D. J. Stephens

No. 1, 4, 11, 3, 2
- Position: Wide receiver

Personal information
- Born: September 9, 1990 (age 35)
- Height: 5 ft 11 in (1.80 m)
- Weight: 180 lb (82 kg)

Career information
- High school: John F. Kennedy (Los Angeles, California)
- College: Arkansas-Monticello
- NFL draft: 2012: undrafted

Career history
- San Antonio Talons (2012–2014); San Jose SaberCats (2015); Los Angeles Kiss (2016); Baltimore Brigade (2018); Albany Empire (2019);

Awards and highlights
- 2× ArenaBowl champion (2015, 2019);

Career Arena League statistics
- Receptions: 242
- Receiving yards: 3,272
- Receiving TDs: 57
- Return yards: 1,610
- Return TDs: 5
- Stats at ArenaFan.com

= D. J. Stephens (American football) =

American football player (born 1990)

Demetres J. Stephens (born September 9, 1990) is an American former professional football wide receiver who played in the Arena Football League (AFL). He played college football at the University of Arkansas-Monticello.
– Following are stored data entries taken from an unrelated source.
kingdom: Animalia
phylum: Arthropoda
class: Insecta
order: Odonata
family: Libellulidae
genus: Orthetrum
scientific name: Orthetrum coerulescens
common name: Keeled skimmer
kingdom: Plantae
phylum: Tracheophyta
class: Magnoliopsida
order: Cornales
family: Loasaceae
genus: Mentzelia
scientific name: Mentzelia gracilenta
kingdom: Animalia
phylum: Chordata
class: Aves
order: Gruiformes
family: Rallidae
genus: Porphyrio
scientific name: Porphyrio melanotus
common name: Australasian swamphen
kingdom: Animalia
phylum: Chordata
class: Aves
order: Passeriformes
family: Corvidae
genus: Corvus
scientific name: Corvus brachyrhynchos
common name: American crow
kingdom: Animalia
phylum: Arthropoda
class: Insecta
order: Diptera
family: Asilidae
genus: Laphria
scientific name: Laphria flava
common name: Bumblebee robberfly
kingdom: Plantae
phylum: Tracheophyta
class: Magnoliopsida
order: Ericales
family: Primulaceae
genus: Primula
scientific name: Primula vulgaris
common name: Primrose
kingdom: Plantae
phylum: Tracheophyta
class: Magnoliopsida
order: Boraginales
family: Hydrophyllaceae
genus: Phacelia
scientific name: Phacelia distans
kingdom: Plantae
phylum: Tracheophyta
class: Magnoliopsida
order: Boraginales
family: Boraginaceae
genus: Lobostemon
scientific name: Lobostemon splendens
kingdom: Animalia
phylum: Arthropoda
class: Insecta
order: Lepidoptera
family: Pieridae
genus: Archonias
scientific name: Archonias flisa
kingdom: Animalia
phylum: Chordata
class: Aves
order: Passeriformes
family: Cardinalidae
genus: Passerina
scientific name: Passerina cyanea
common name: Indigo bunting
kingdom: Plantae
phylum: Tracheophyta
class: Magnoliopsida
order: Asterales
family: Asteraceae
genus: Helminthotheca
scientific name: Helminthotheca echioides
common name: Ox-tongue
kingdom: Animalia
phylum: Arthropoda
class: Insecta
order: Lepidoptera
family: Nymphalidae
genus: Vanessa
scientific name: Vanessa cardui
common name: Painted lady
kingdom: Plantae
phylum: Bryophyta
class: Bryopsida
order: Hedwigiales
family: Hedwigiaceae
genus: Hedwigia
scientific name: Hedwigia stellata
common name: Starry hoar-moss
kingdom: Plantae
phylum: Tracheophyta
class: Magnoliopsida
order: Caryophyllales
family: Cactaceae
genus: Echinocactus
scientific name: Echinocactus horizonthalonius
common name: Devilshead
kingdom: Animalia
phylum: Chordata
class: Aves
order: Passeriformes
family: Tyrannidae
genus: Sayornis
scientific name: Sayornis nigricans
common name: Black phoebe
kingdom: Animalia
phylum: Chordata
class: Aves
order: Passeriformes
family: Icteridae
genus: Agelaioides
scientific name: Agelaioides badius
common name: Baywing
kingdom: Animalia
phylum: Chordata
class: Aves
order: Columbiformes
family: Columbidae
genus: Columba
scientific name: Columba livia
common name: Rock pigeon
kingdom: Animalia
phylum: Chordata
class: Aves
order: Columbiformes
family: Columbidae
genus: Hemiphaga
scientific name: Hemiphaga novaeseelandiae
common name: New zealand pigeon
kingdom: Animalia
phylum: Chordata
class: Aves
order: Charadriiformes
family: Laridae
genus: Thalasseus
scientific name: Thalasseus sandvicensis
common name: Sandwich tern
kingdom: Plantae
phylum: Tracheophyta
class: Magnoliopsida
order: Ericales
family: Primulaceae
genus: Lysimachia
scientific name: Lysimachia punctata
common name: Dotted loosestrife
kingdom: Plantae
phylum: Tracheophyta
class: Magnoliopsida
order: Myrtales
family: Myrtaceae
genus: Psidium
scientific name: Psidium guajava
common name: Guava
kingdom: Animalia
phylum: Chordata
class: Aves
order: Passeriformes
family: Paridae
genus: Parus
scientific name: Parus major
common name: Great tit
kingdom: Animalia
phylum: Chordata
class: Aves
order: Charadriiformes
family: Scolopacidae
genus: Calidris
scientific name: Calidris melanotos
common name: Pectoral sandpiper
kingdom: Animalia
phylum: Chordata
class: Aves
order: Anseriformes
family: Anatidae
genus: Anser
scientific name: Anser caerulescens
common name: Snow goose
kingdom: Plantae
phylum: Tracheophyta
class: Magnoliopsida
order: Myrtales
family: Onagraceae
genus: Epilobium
He was signed as an undrafted free agent by the San Antonio Talons in 2012.

==Early life==
Stephens attended John F. Kennedy High School in Los Angeles, California.

==Professional career==

===San Antonio Talons===
Stephens was assigned to the San Antonio Talons of the Arena Football League (AFL) in 2012.

===San Jose SaberCats===
On April 7, 2015, Stephens was assigned to the San Jose SaberCats.

===Los Angeles KISS===
On December 18, 2015, Stephens was assigned to the Los Angeles KISS.

===Baltimore Brigade===
On June 7, 2018, Stephens was assigned to the Baltimore Brigade.

===Albany Empire===
On March 13, 2019, Stephens was assigned to the Albany Empire.